/---
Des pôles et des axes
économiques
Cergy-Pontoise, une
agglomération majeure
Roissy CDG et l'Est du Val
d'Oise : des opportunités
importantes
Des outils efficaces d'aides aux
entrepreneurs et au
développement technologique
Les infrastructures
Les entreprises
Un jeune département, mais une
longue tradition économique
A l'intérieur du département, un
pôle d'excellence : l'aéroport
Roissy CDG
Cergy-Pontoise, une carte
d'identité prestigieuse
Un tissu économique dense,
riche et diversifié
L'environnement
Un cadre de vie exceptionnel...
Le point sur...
\---
/---
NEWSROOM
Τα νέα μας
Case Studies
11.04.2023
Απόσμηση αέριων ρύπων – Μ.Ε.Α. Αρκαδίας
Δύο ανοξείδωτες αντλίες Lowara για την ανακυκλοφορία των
\---
/---
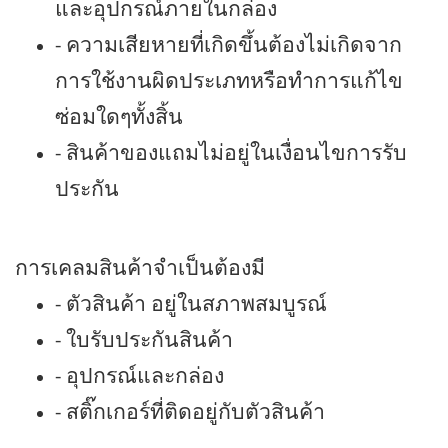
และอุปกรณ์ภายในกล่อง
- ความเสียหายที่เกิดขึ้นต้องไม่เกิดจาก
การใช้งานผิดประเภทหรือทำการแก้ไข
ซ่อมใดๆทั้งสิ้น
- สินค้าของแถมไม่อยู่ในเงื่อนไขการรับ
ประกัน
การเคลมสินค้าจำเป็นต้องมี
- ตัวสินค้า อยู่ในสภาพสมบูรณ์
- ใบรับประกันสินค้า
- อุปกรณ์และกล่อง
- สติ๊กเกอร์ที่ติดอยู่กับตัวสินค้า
\---
### TASK ITEM
Find every line in the records that contains the string "Cergy" and copy each of those lines.

### SOLUTION TO THIS EXERCISE
Cergy-Pontoise, une
Cergy-Pontoise, une carte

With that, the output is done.